In „Tunnel“ habe ich Humor verwendet, um eine Realität zu zeigen, die wohl kaum als lustig angesehen werden kann. Politik ist ein ernstes Geschäft, aber die Menschen, die sie betreiben, sind das meist nicht zwangsläufig. Ich wollte die Farce, die Absurdität, die Widersprüche aufzeigen im Konflikt zwischen Israel und Palästina, in der akademischen Welt, in der Mutterschaft. Die Figuren in der Geschichte sind lustig, weil sie sich über ihre eigentlichen Interessen und die Lügen, die sie sich und anderen erzählen, nicht im Klaren sind.

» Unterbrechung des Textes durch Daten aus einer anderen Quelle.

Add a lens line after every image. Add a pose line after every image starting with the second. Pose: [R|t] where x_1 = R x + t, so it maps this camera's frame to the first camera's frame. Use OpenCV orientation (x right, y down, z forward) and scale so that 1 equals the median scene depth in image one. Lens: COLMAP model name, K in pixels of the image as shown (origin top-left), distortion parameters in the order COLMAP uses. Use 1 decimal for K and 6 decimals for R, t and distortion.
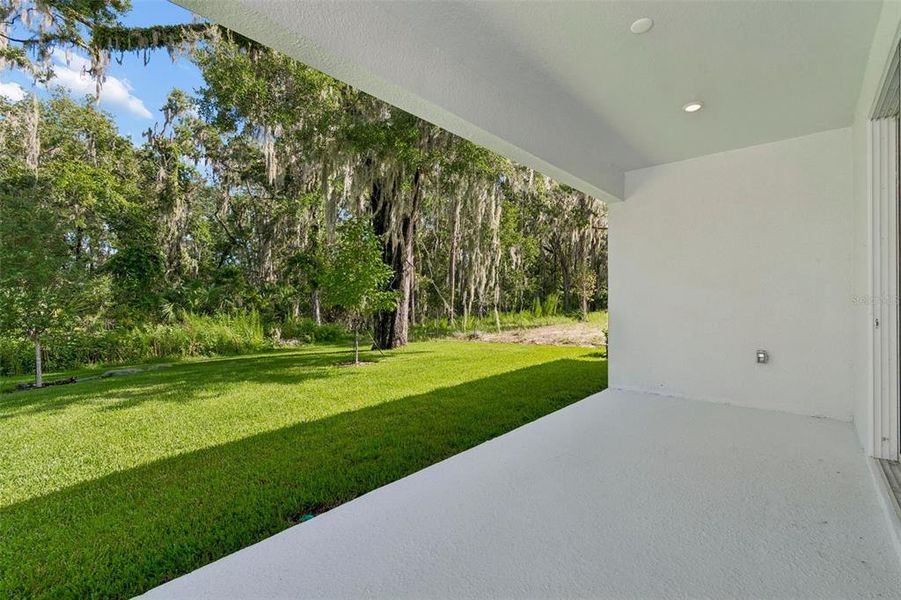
lens RADIAL K [[399.3, 0, 449.0], [0, 399.3, 287.7], [0, 0, 1]] dist [0.000357, 0.000886]
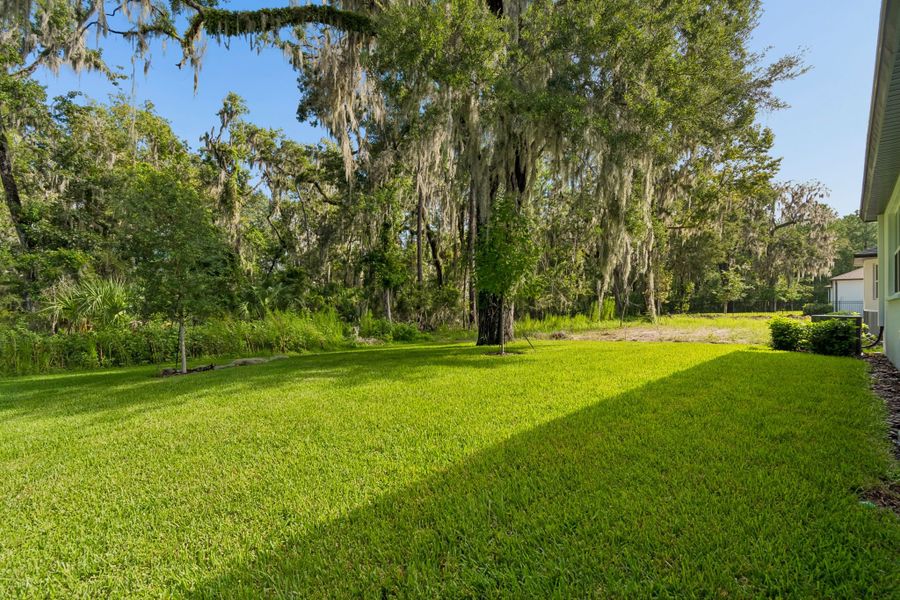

Sie sehen sich als gute Menschen und sind blind für das Leiden, das sie anderen zufügen. Humor ist ein großartiges Hilfsmittel, um mit dem Schrecklichen fertigzuwerden – und schwarzer Humor, um mit dem Grausamen fertigzuwerden. Beides gibt es im Leben stets zur Genüge.
Weißt du schon, was du als nächstes Projekt angehen wirst?
Die Arbeit an „Tunnel“ war ein sechsjähriger Marathon. Ich nehme mir jetzt eine Auszeit, um mich mehr aufs Unterrichten zu konzentrieren und auf meine Familie (die ich bei der Arbeit an dem Buch schändlich vernachlässigt habe), aufs Lesen und aufs Ausruhen. Ich wollte eigentlich auch wieder Reisen, was ich sehr gerne mache, aber Covid-19 hat diesen Teil meines Plans verhindert oder zumindest verschoben.
Mein nächstes Projekt wird ein wenig warten müssen. Auf jeden Fall denke ich, dass es ein Kindercomic wird. Etwas Kürzeres, weniger Anspruchsvolles, das zu zeichnen mir hoffentlich wieder genauso viel Spaß machen wird.